O CAMINHO PARA DEUS ACONTECE IN OBLIQUO; JAMAIS SERÁ IN RECTO
Li esta frase em um artigo, estudando a estrutura narrativa de Gênesis 4:1-12, a famosa história de Caim e Abel. Vocês a conhecem: Caim matou a Abel, seu irmão, porque Deus recebeu a oferta de Abel e preteriu a de Caim. Certo? Bom, numa leitura superficial esse deus apresenta-se um tanto arbitrário, faccioso e injusto. Mas olhemos com mais calma.
Caim, o primogênito de Eva (havah), era o preferido da mãe, aparentemente. Ela o havia adquirido (qaniti) com Deus, preenchendo o vazio de seu universo maternal. Abel (habel), o mais novo, não possuía tanta significância assim. A raiz de seu nome deriva de hebel – sopro, hálito. Assim ele passa, como um sopro na narrativa, sem dizer uma palavra.
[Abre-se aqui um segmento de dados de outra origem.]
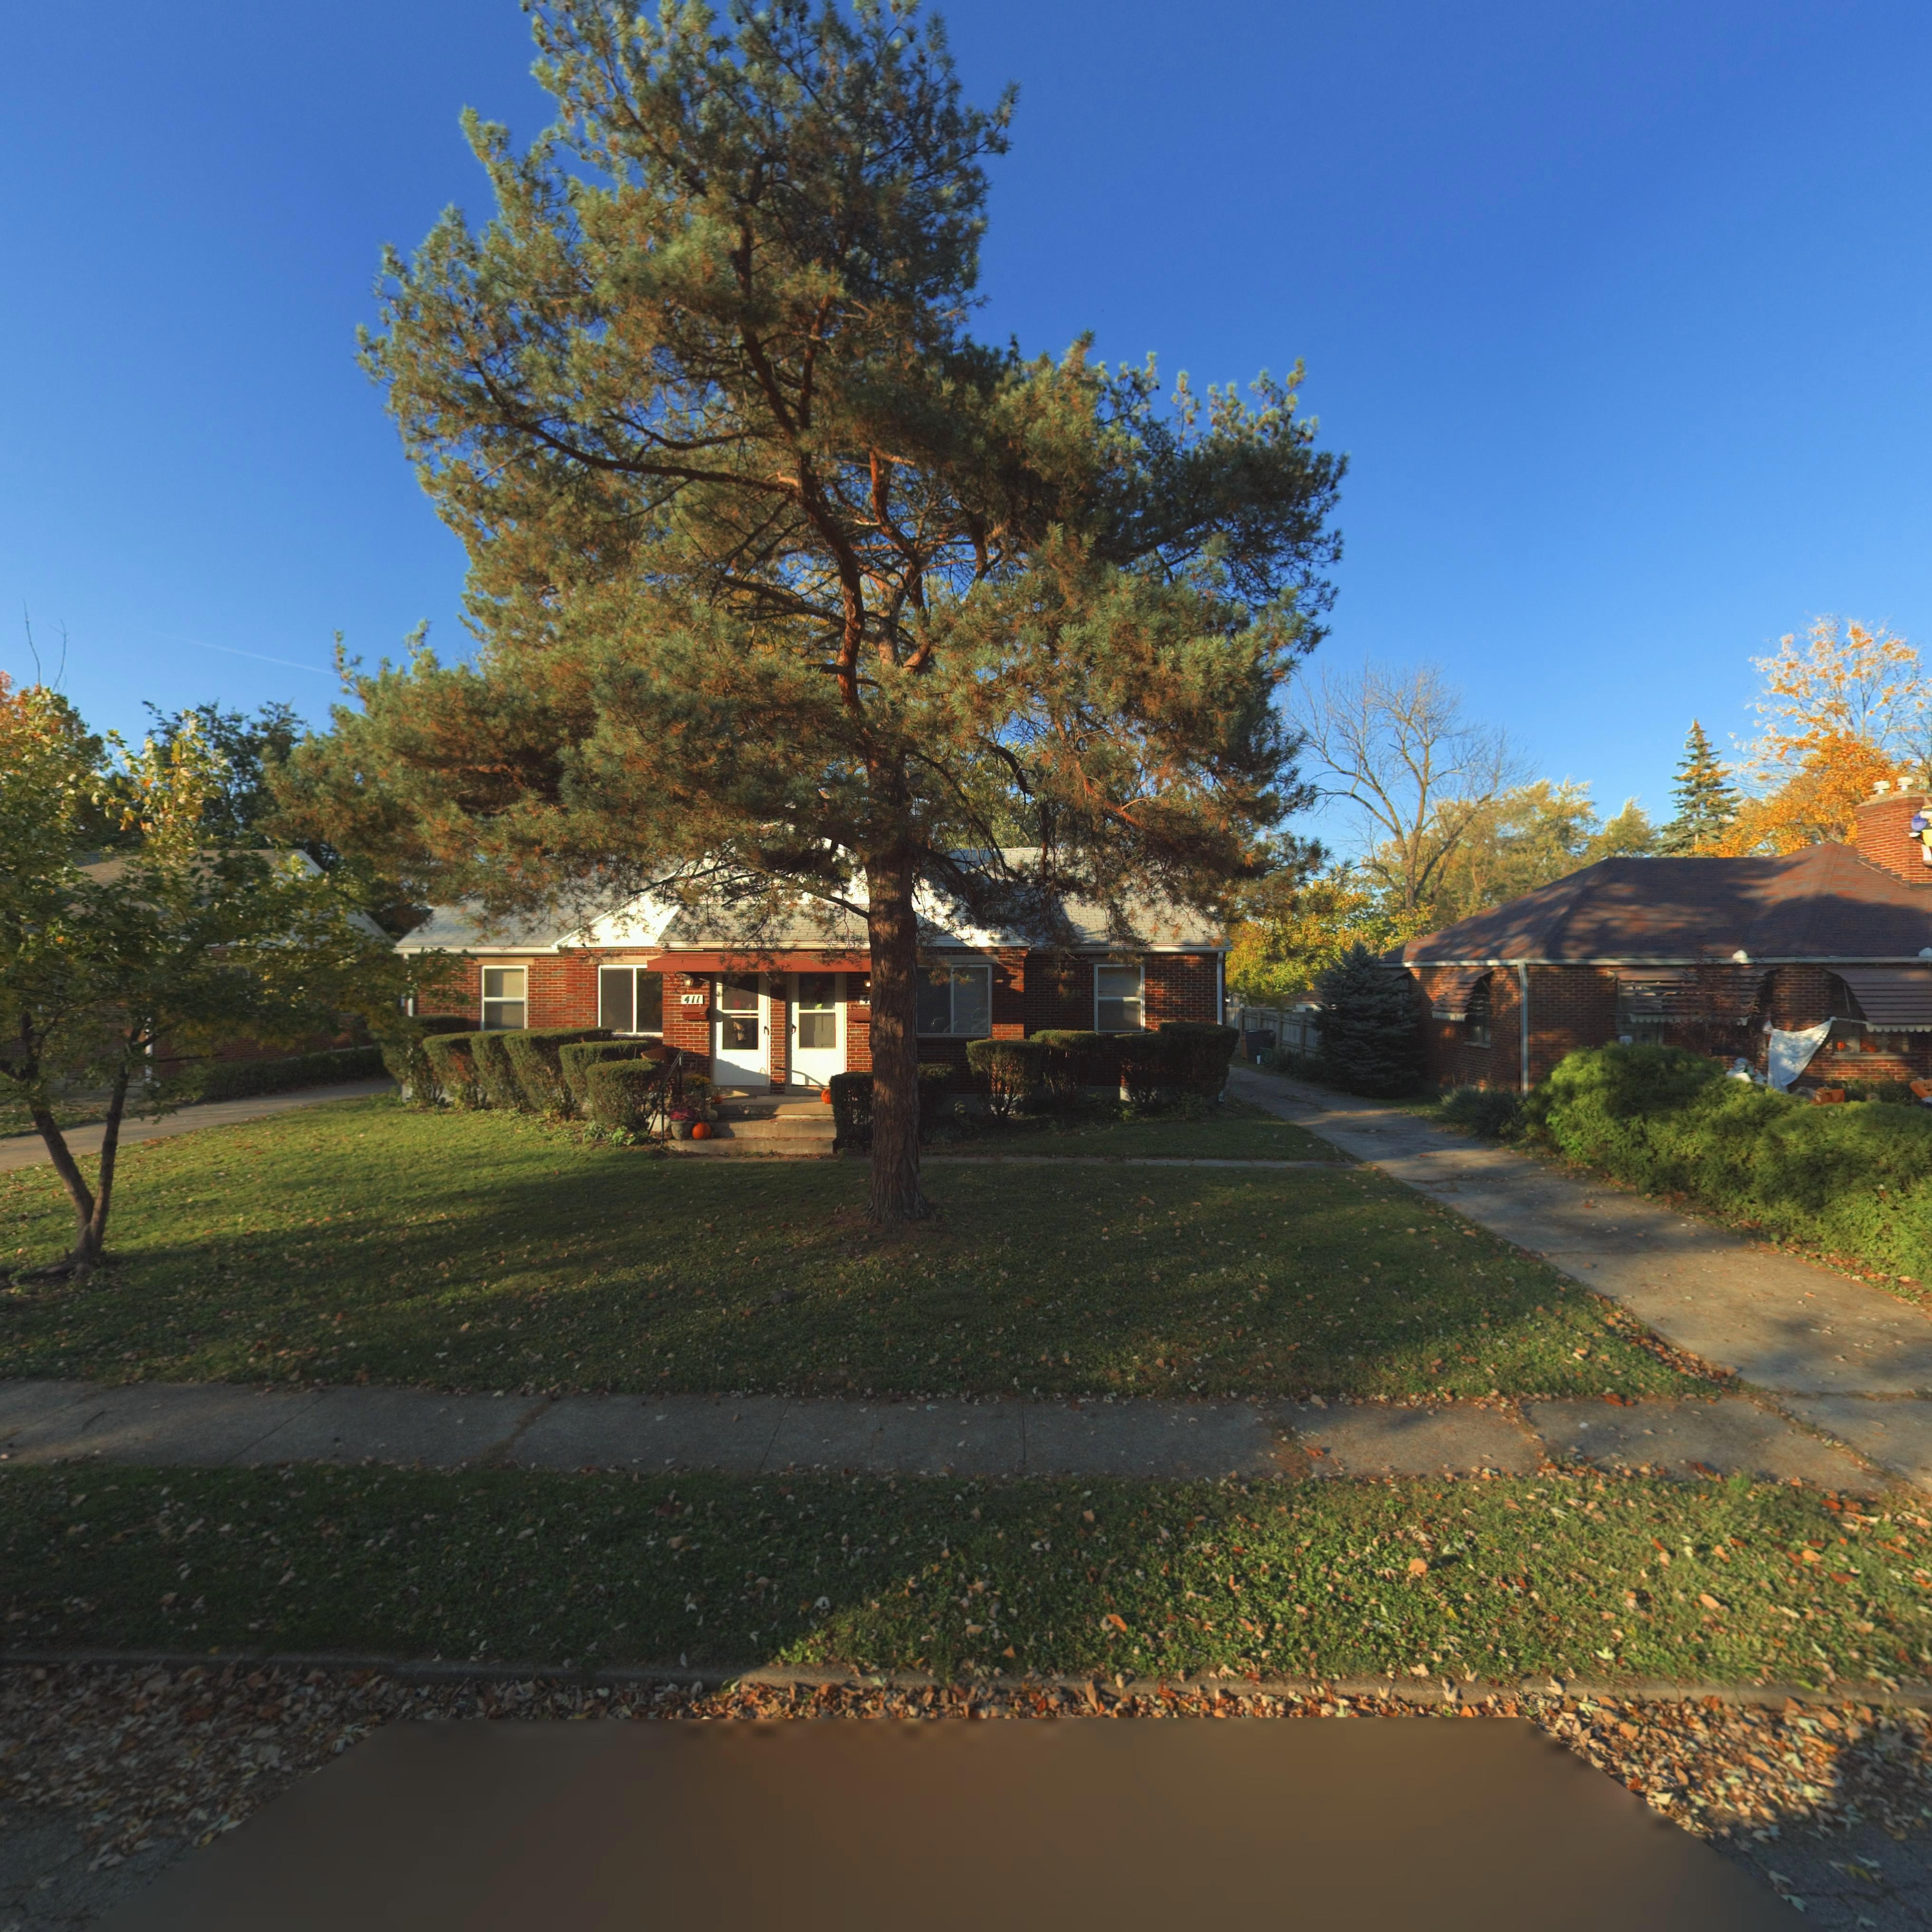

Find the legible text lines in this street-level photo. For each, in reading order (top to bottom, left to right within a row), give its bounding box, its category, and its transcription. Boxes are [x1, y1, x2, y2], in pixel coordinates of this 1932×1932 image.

Mas também sua natureza apresenta a fragilidade do vento, sua figura é imperceptível e fugaz. Temos aqui dois irmãos: um mais velho, agricultor sedentário, preferido de todos; o outro, mais novo, frágil, pastor de ovelhas e pouco considerado.
Sem entrar em mais detalhes , Caim mata Abel após reconhecer que Deus havia “olhado” para a oferta do mais novo e preterido a sua. Não acredito que a diferença resida nas ofertas, mas nos ofertantes. E a chave da narrativa está no v. 8, após o fratricidio, quando Yahweh pergunta a Caim: “onde está teu irmão?”. Sim, a oferta de Abel foi recebida como a oferta do menor, do mais fraco, do pequeno; a de Caim, preterida, como oferta exterior, escamoteando a desunião interior. Não havia fraternidade e solidariedade no coração de Caim. Sua oferta era resultado de um coração fechado ao seu “irmão”.
Com isso retornamos à frase inicial: o caminho para Deus passa pela consideração do “outro”. Maus relacionamentos não podem ser curados por ofertas exteriores: é no caminho da comunhão fraterna e do cuidado do mais fraco, da consideração do que está do nosso lado, que encontramos o verdadeiro Deus. Uma religião egóica, formal, excitada pelo rito e cega para o “irmão” não tem razão de ser. Ela é fratricida, não importa a qualidade da oferta.